• _Exercise task a_
Condense the paragraph in the Go disassembly note that begins "If not, you could use ndisasm" into a short bulleted list that keeps its main facts.

• _Page_
=====

It would be a good idea to check your translation, or get a starting point, by assembling with the Go assembler and using a disassembler.
objdump -drwC -Mintel or Agner Fog's objconv disassembler would be good, but they don't understand Go's object-file format. If Go has a tool to extract the actual machine code or get it in an ELF object file, do that.
If not, you could use ndisasm -b 64 (which treats input files as flat binaries, disassembling all the bytes as if they were instructions). You can specify an offset/length if you can find out where the function starts. x86 instructions are variable length, and disassembly will likely be "out of sync" at the start of the function. You might want to add a bunch of single-byte NOP instructions (kind of a NOP sled) for the disassembler, so if it decodes some 0x90 bytes as part of an immediate or disp32 for a long instruction that was really not part of the function, it will be in sync. (But the function prologue will still be messed up).
You might add some "signpost" instructions to your Go asm functions to make it easy to find the right place in the mess of crazy asm from disassembling metadata as instructions. e.g. put a pmuludq xmm0, xmm0 in there somewhere, or some other instruction with a unique mnemonic that you can search for which the Go code doesn't include. Or an instruction with an immediate that will stand out, like addq $0x1234567, SP. (An instruction that will crash so you don't forget to take it out again is good here.)

=====

• _Exercise task b_
List every line in the records that contains the string "left". Case counts.

=====

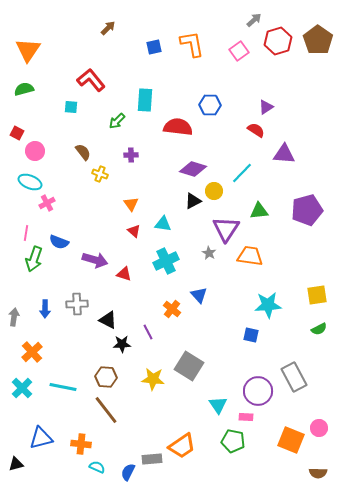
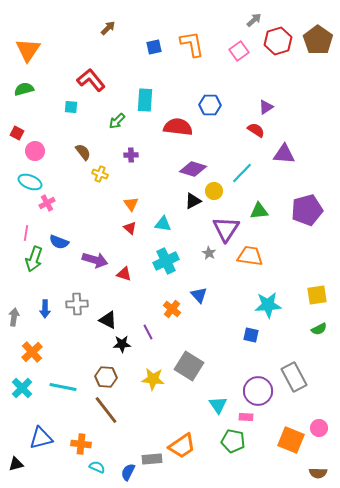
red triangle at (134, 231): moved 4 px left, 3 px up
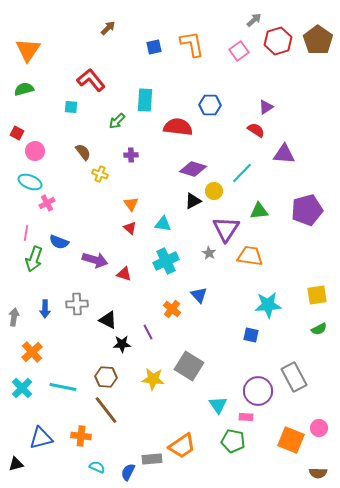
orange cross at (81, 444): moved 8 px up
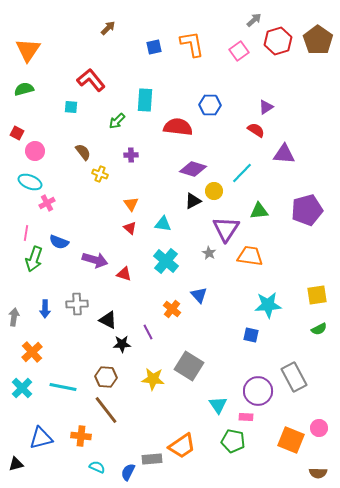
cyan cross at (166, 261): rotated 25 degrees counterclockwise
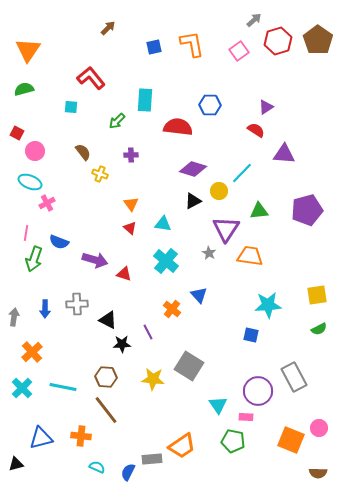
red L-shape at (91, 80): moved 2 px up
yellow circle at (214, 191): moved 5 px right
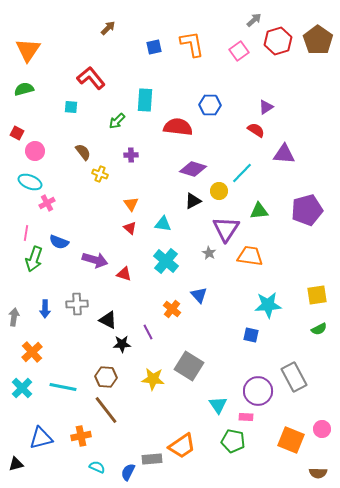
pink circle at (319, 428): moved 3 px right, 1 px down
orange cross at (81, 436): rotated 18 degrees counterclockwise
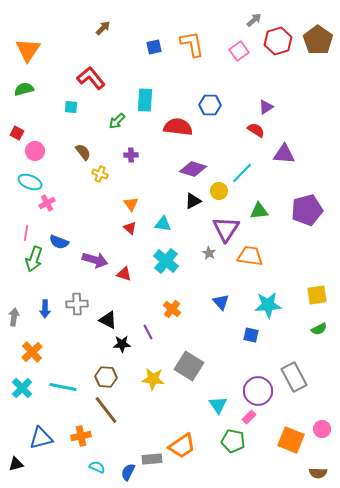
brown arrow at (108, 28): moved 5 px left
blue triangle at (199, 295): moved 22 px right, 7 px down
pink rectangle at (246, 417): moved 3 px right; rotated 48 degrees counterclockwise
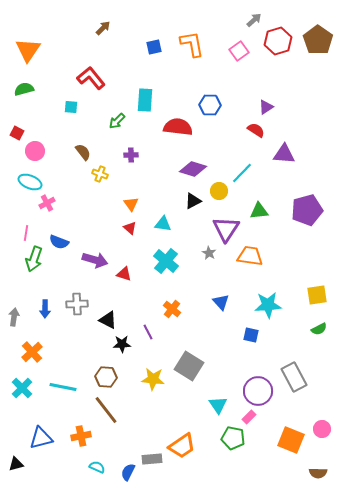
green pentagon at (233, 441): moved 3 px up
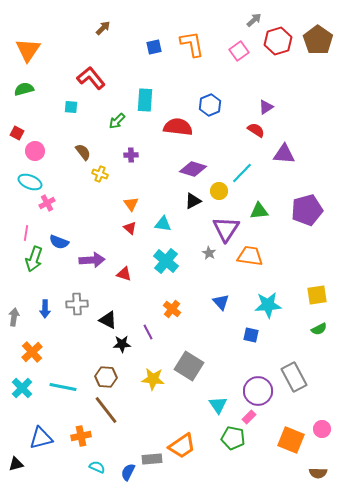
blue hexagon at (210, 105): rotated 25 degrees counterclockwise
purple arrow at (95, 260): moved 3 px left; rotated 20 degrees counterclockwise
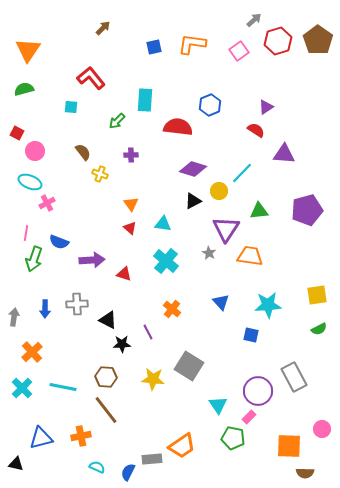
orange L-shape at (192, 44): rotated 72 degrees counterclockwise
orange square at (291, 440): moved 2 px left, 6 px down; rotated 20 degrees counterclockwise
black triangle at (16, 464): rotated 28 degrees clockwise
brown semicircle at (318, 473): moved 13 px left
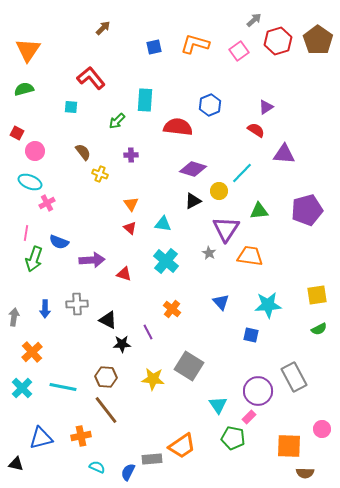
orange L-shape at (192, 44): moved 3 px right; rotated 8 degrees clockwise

=====

• _Full answer a_
- As a fallback, use ndisasm -b 64. It treats input files as flat binaries and disassembles every byte as an instruction.
- An offset/length can be given if the function's start can be located.
- Because x86 instructions vary in length, disassembly will likely be out of sync at the start of the function.
- Adding a run of single-byte NOPs (a kind of NOP sled) restores sync if some 0x90 bytes get decoded as part of an immediate or disp32 of a long instruction that was not really part of the function.
- The function prologue will still be garbled.

• _Full answer b_
red triangle at (134, 231): moved 4 px left, 3 px up
brown arrow at (108, 28): moved 5 px left
purple arrow at (95, 260): moved 3 px left; rotated 20 degrees counterclockwise
orange square at (291, 440): moved 2 px left, 6 px down; rotated 20 degrees counterclockwise
brown semicircle at (318, 473): moved 13 px left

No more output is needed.